2.       How have you been abusive, verbally violent, or physically violent in the past week?


Although this study will be ongoing for some time after this writing (well into 2015), researchers were able to gather enough to present an analysis of their findings thus far, which they presented at the 31st Annual Qualitative Analysis Conference in London, Ontario, on June 25, 2014. The conference was titled “The Social Construction of Boundaries: Creating, Maintaining, Transcending, and Reconstituting Boundaries.” In their presentation, “Thought Pattern Changes in Participants of a Batterer’s Intervention Program,” Bloyd-Fink and Mason shared their findings on how men who batter can reconstruct physical and emotional boundaries over time.

At the conference, Bloyd-Fink said, “We are finding that RAVEN is providing language to the [study] participants to help them discuss uncomfortable boundaries, as in the case of sexual violence, and this aids in the negotiation process. [The men] are currently struggling with their emotions as well, often setting up strict emotional boundaries [for themselves].” Mason asserted that this study will provide a baseline for future evidence-based practice. Mason’s assertion is supported by other studies that have found evidence-based programming largely overlooked in other BIPs. These studies call for more incorporation of the “principles of effective intervention (PEI)” (Radatz and Wright), as well as “coordinating nursing science and psychology” interventions (Maldonado, Maldonado, and Parada-Cores).

Particularly insightful for future research is the fact that rather than focusing on a more commonly studied population—the underprivileged or victimized—Bloyd-Fink points out that “. . . researching the men who have the privilege of being male and are using it . . . there’s a lot to learn from that instead of just researching the people who are experiencing violence. We often research a problem from [the victim’s] perspective without understanding the dominant group in power. We should be looking at [those in power] too.”


1.      According to the text, what are the necessary elements for an effective batterer’s intervention program?  How well does the description of RAVEN’s BIP hold up to these standards?


2.     RAVEN and other BIP programs seem to focus considerable attention on intimate partner abuse.  Why is marital violence so commonly encountered in the United States?

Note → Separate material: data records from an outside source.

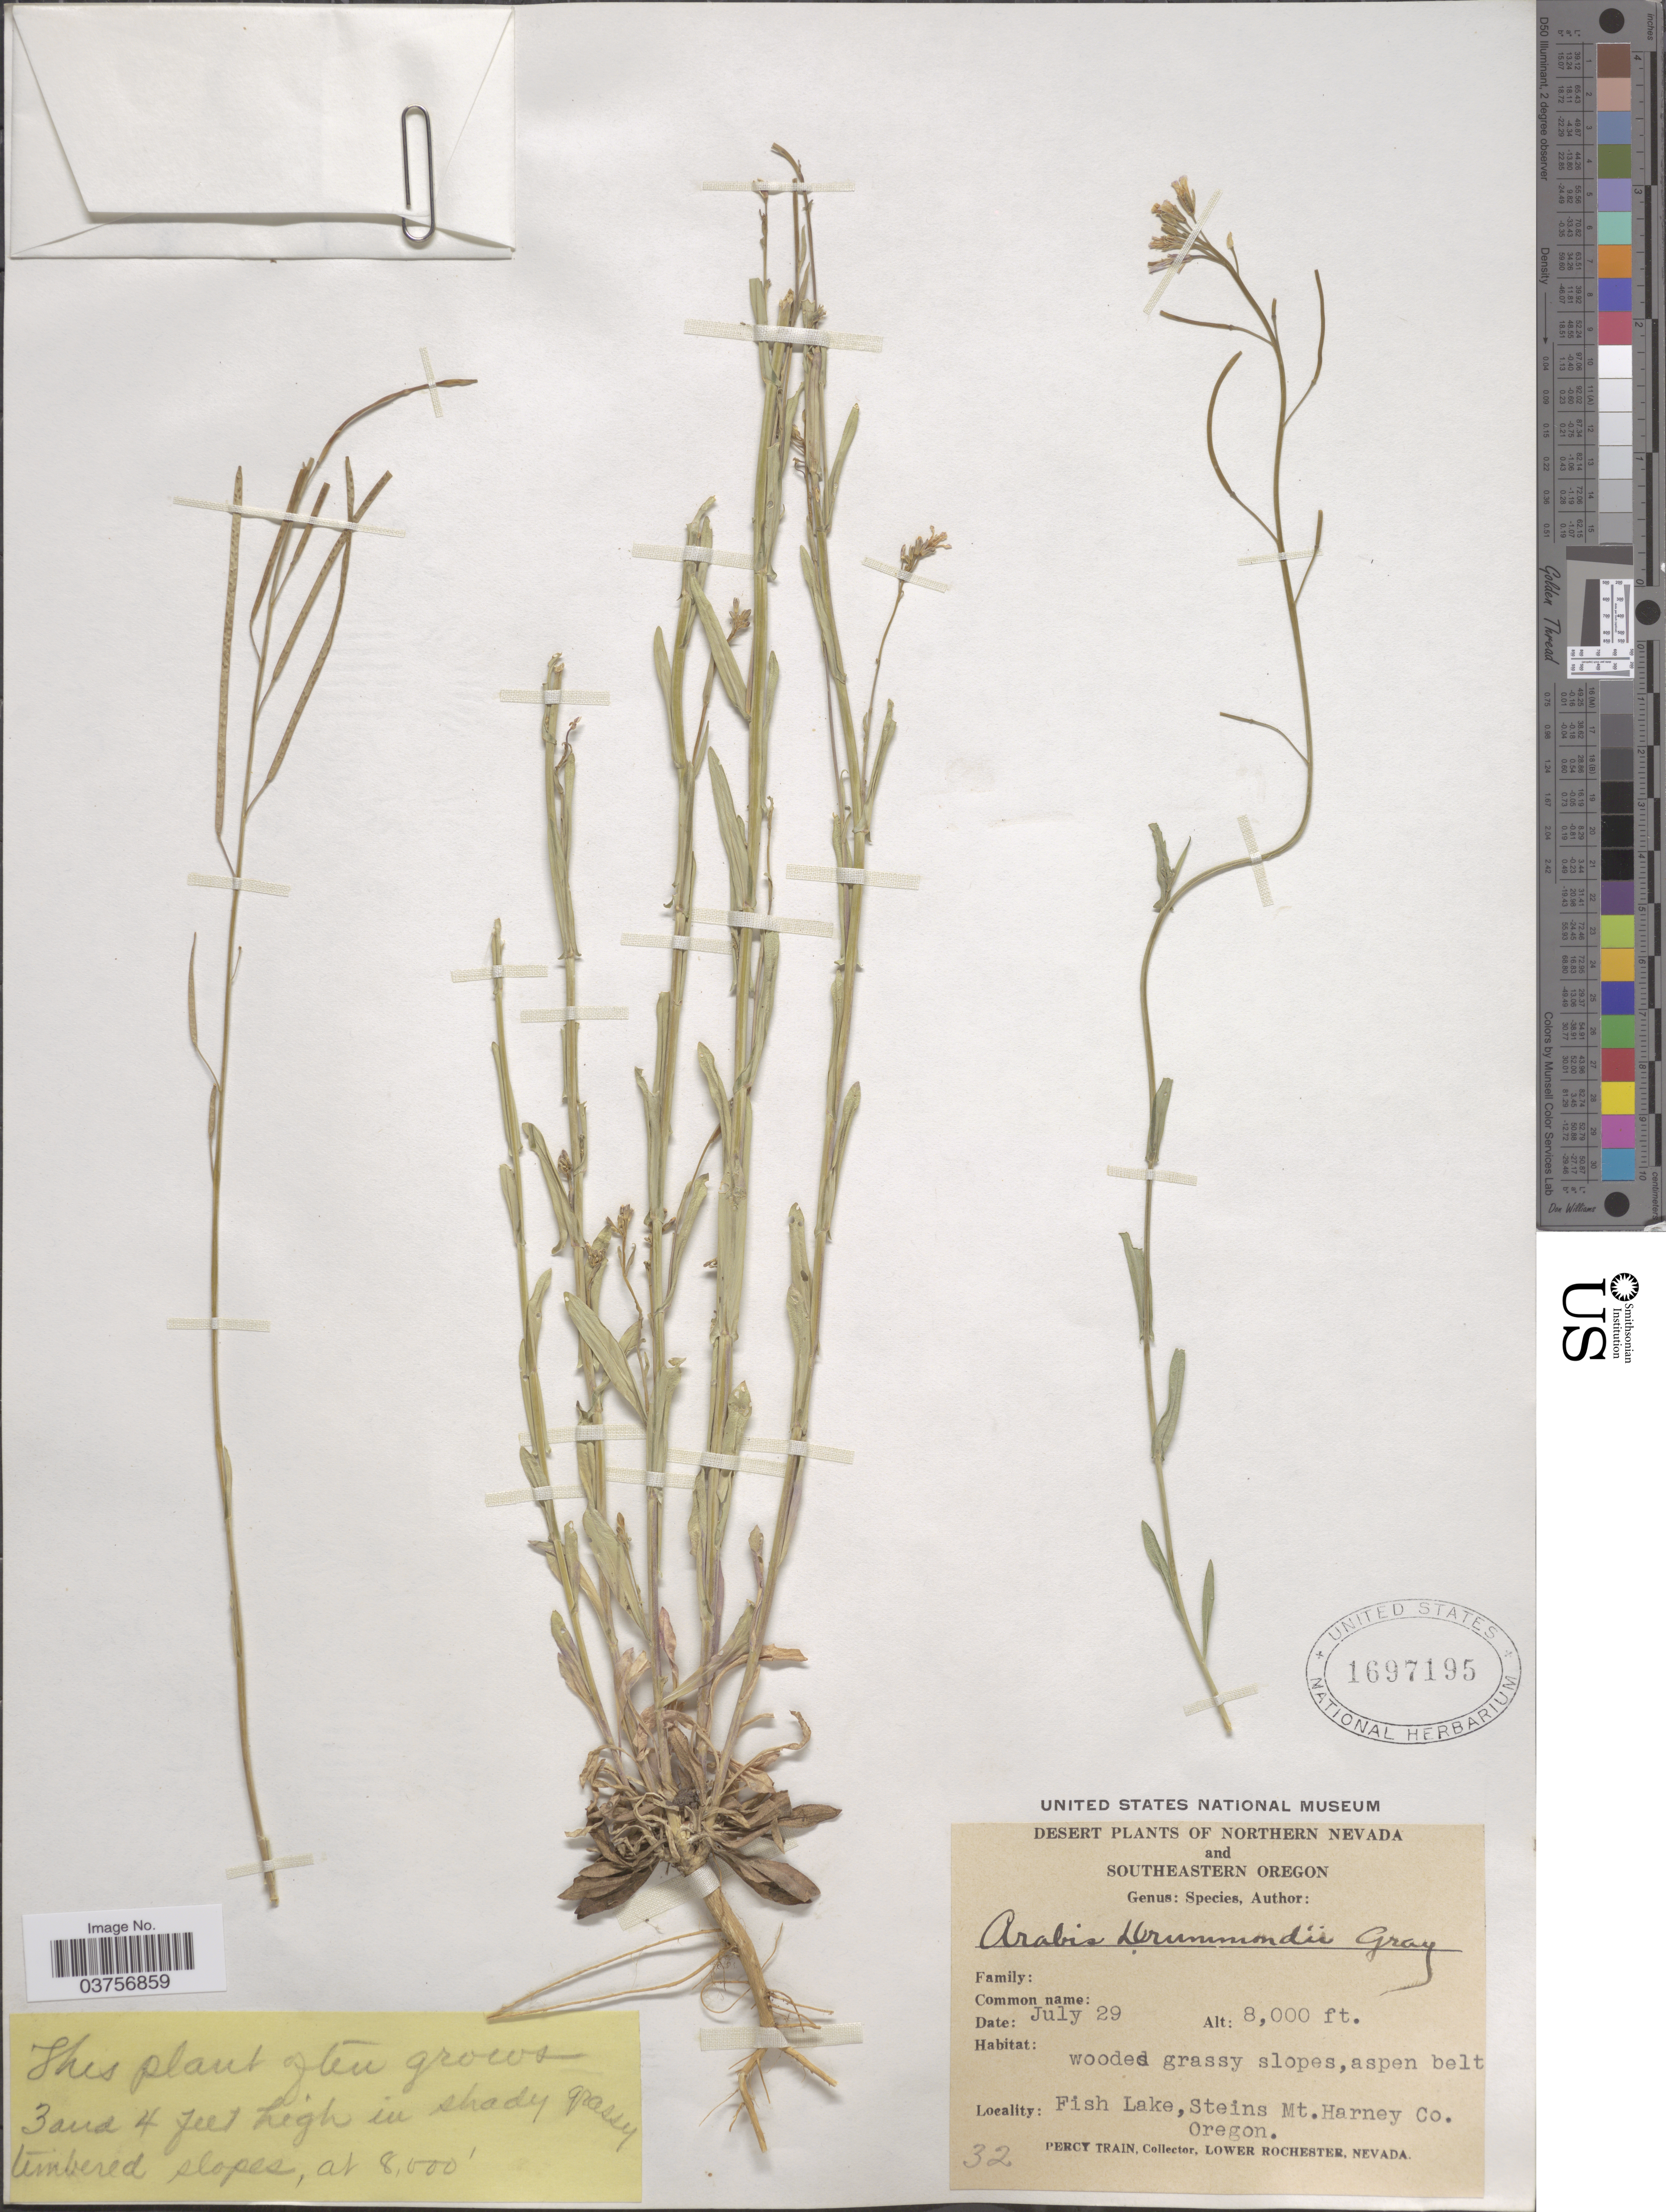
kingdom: Plantae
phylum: Tracheophyta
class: Magnoliopsida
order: Brassicales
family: Brassicaceae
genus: Arabis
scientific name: Arabis drummondii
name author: A. Gray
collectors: P. Train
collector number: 32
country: United States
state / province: Oregon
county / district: Harney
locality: Southeastern Oregon. Wooded grassy slopes, aspen belt. Fish Lake, Steins Mt. Harney Co.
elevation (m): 2438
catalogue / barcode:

3.     An emergency department (ED) nurse examines a married female patient who, on examination, appears to have been raped, although the patient herself does not say so.  When asked point blank if she has been raped, the patient denies this and appears to truly mean it. 

a.      What might be the reason for this patient’s silence or her honest denial at the word “rape” despite physical evidence to the contrary?

b.     What can this nurse do to further assess for sexual assault?